主頁 類別 歷史小說 其實我們一直活在春秋戰國2

第15章 外戚干政:外公政治

公元前608年,在經歷了一場腥風血雨之後,魯文公的兒子公子倭終於登上了魯國君主的寶座,成為了歷史上的魯宣公。 春秋時期,子以母貴。兒子的地位取決於母親的地位,而母親的地位取決於兩點:一是她的娘家的地位,二是她在夫家的受寵程度。而前者往往又決定後者,也就是說,一個女人的娘家地位高,她在夫家自然容易受到尊重和寵愛,這是政治婚姻的本質決定的。 母親的娘家,也就是通常所說的外公家。我們也許可以這樣說,一個人在一大群同父異母的兄弟中能否脫穎而出,成為家族事業的接班人,在很大程度上取決於外公的地位與實力。而外公們(有時候是舅舅們),大多也熱衷於關心和乾涉女婿家的內政,替自己的外孫撐腰打氣,幫助他們爭權奪利,這就導致了春秋時期獨特的政治現象——外公政治。

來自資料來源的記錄
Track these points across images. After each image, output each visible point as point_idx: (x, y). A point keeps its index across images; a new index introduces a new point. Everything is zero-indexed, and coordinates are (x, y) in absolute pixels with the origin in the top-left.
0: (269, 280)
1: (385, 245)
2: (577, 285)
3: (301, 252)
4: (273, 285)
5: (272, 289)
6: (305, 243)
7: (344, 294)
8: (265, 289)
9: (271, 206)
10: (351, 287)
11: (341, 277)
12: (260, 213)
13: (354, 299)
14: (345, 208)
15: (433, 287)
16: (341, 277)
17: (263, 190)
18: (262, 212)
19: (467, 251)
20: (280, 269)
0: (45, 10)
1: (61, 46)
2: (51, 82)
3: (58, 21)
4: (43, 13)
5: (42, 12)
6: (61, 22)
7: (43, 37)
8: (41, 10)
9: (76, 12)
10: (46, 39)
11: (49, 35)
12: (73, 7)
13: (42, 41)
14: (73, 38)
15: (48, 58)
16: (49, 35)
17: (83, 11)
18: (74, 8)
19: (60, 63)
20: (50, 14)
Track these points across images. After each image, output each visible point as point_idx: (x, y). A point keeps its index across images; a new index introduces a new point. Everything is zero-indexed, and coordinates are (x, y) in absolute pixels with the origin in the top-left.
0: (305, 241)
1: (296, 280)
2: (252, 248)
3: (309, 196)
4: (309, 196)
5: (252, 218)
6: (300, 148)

= 任務目標 =
請接續上方講述春秋「外公政治」的正文，從其最後一句之後往下寫。

= 任務答案 =
遙想當年,鄭莊公的兒子世子忽因為屢次拒絕齊僖公的好意,沒有娶齊國公主為妻,結果失去了一個強大的外援,繼承君位沒幾天就被自己的弟弟公子突趕下台。而公子突之所以搶奪世子忽的君位,更多則是因為公子突的外公——宋國的權臣雍氏家的主導與謀劃。世子忽和公子突兄弟鬩牆的故事,充分體現了外公政治的現實性。 公元前614年,邾文公去世。邾文公在生的時候,娶了齊國的公主齊姜為正室夫人,又娶了晉國的公主晉姬為側室。齊姜生了嫡長子玃(jue)且,晉姬生了次子捷菑。邾文公死後,邾國人按照嫡長子繼承製的原則,立玃且為君。捷菑不服氣,跑到晉國外公家求助,要求晉國幫他爭奪君位。趙盾為此大會諸侯,動員了兵車八百乘討伐邾國,要為捷菑討回公道——這是外公政治的又一典型案例。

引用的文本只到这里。